Problem to work on: Begin at the start of the records and stop after the line that contains "Kofi Annan at". Rewrite those lines with "Statesman" swapped for "Elder", leaving everything else unchanged and omitting the pictures.

(Extracted page text data)
========================================

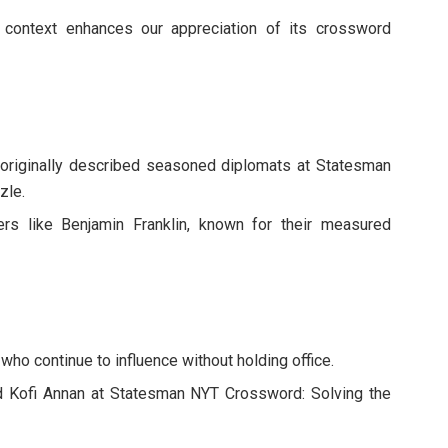
al context enhances our appreciation of its crossword
m originally described seasoned diplomats at Statesman
zle.
rs like Benjamin Franklin, known for their measured
s who continue to influence without holding office.
 Kofi Annan at Statesman NYT Crossword: Solving the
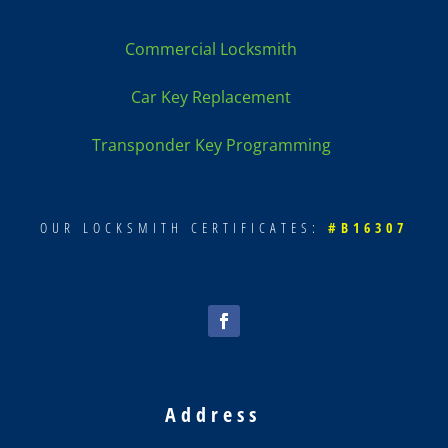
Commercial Locksmith
Car Key Replacement
Transponder Key Programming
OUR LOCKSMITH CERTIFICATES:
#B16307
Address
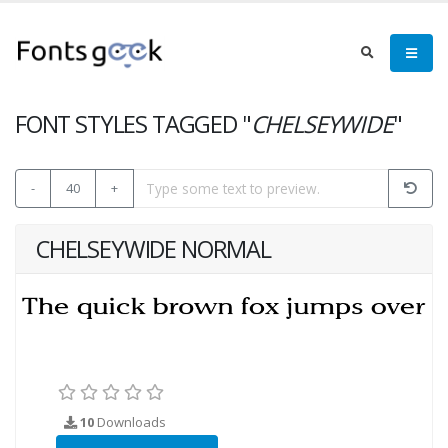
FONT STYLES TAGGED "
CHELSEYWIDE
"
-
40
+
CHELSEYWIDE NORMAL
10
Downloads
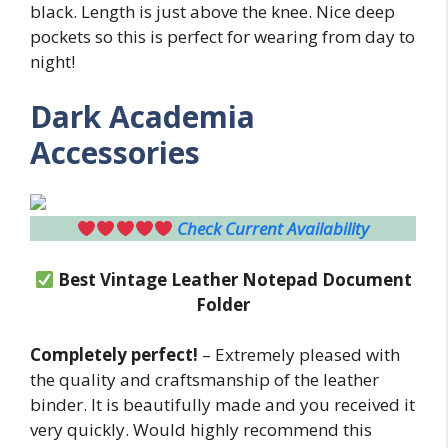
black. Length is just above the knee. Nice deep
pockets so this is perfect for wearing from day to
night!
Dark Academia
Accessories
Check Current Availability
Best Vintage Leather Notepad Document
Folder
Completely perfect!
– Extremely pleased with
the quality and craftsmanship of the leather
binder. It is beautifully made and you received it
very quickly. Would highly recommend this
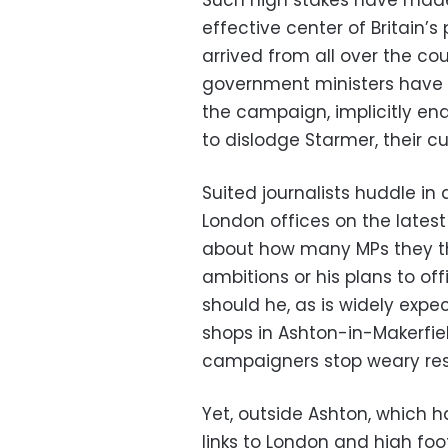
Such high stakes have made
effective center of Britain’s
arrived from all over the co
government ministers have t
the campaign, implicitly en
to dislodge Starmer, their cu
Suited journalists huddle in 
London offices on the latest
about how many MPs they th
ambitions or his plans to of
should he, as is widely expec
shops in Ashton-in-Makerfie
campaigners stop weary resid
Yet, outside Ashton, which ha
links to London and high foot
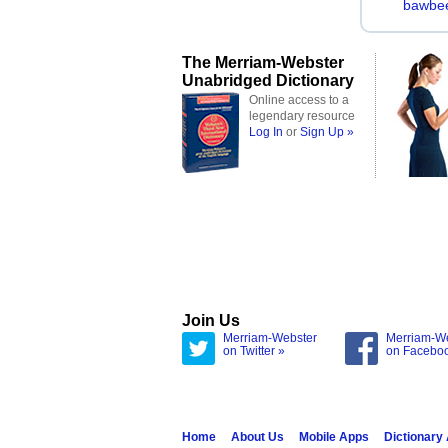
bawbe
The Merriam-Webster
Unabridged Dictionary
Online access to a
legendary resource
Log In
or
Sign Up »
Join Us
Merriam-Webster
Merriam-W
on Twitter »
on Facebo
Home
About Us
Mobile Apps
Dictionary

========================================

Exercise response:
al context enhances our appreciation of its crossword
m originally described seasoned diplomats at Elder
zle.
rs like Benjamin Franklin, known for their measured
s who continue to influence without holding office.
 Kofi Annan at Elder NYT Crossword: Solving the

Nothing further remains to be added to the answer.